Task instructions:
Reproduce verbatim every line of the items from the first line through the line containing "Top-Produkte", inclusive.

[[ Task data open ]]

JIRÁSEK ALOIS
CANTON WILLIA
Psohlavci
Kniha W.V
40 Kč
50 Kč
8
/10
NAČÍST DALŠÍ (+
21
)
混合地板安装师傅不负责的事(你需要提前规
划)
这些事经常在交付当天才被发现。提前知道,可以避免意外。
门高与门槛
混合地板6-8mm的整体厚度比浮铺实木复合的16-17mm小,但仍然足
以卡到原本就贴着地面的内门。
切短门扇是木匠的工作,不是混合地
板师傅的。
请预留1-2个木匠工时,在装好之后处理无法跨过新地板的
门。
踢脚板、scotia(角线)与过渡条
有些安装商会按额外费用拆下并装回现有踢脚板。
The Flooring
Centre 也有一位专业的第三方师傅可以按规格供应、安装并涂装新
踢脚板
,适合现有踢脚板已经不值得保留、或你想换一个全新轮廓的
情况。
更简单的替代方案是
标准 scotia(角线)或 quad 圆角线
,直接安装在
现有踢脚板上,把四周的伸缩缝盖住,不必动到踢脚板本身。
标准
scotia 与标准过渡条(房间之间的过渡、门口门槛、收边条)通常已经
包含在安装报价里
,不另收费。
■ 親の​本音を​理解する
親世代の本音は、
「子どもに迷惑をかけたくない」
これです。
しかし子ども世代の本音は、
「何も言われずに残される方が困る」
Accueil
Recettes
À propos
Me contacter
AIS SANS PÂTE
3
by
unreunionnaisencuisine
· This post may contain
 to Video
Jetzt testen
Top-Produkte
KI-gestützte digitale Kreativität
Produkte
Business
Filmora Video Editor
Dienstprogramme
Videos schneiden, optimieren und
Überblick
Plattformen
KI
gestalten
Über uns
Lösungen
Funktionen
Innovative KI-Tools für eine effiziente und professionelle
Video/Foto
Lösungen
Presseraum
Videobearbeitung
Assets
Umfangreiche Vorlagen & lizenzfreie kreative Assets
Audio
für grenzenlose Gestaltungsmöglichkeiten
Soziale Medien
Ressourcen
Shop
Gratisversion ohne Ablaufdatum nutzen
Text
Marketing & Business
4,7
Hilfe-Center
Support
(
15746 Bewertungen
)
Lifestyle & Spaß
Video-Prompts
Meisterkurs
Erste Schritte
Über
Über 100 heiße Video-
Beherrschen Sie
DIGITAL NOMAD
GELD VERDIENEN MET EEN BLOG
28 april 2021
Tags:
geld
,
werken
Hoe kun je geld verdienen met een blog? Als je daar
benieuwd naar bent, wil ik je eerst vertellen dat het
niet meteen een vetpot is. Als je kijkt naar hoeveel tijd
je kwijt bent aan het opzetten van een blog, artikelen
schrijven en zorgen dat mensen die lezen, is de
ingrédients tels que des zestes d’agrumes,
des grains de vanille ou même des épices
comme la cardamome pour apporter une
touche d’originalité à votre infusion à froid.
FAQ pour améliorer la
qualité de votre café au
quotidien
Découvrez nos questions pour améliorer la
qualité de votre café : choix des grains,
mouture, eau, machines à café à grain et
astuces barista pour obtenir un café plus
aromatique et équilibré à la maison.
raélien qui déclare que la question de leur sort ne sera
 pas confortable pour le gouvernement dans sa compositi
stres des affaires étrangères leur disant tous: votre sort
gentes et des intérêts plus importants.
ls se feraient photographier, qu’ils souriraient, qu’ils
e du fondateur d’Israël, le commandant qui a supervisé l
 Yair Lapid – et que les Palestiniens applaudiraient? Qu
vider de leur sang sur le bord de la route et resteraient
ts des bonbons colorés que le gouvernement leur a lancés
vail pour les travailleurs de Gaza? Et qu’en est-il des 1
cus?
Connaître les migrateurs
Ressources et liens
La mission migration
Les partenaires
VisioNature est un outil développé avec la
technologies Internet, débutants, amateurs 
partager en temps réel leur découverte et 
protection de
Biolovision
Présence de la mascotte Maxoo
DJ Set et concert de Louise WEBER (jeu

[[ Task data closed ]]

Answer below:
JIRÁSEK ALOIS
CANTON WILLIA
Psohlavci
Kniha W.V
40 Kč
50 Kč
8
/10
NAČÍST DALŠÍ (+
21
)
混合地板安装师傅不负责的事(你需要提前规
划)
这些事经常在交付当天才被发现。提前知道,可以避免意外。
门高与门槛
混合地板6-8mm的整体厚度比浮铺实木复合的16-17mm小,但仍然足
以卡到原本就贴着地面的内门。
切短门扇是木匠的工作,不是混合地
板师傅的。
请预留1-2个木匠工时,在装好之后处理无法跨过新地板的
门。
踢脚板、scotia(角线)与过渡条
有些安装商会按额外费用拆下并装回现有踢脚板。
The Flooring
Centre 也有一位专业的第三方师傅可以按规格供应、安装并涂装新
踢脚板
,适合现有踢脚板已经不值得保留、或你想换一个全新轮廓的
情况。
更简单的替代方案是
标准 scotia(角线)或 quad 圆角线
,直接安装在
现有踢脚板上,把四周的伸缩缝盖住,不必动到踢脚板本身。
标准
scotia 与标准过渡条(房间之间的过渡、门口门槛、收边条)通常已经
包含在安装报价里
,不另收费。
■ 親の​本音を​理解する
親世代の本音は、
「子どもに迷惑をかけたくない」
これです。
しかし子ども世代の本音は、
「何も言われずに残される方が困る」
Accueil
Recettes
À propos
Me contacter
AIS SANS PÂTE
3
by
unreunionnaisencuisine
· This post may contain
 to Video
Jetzt testen
Top-Produkte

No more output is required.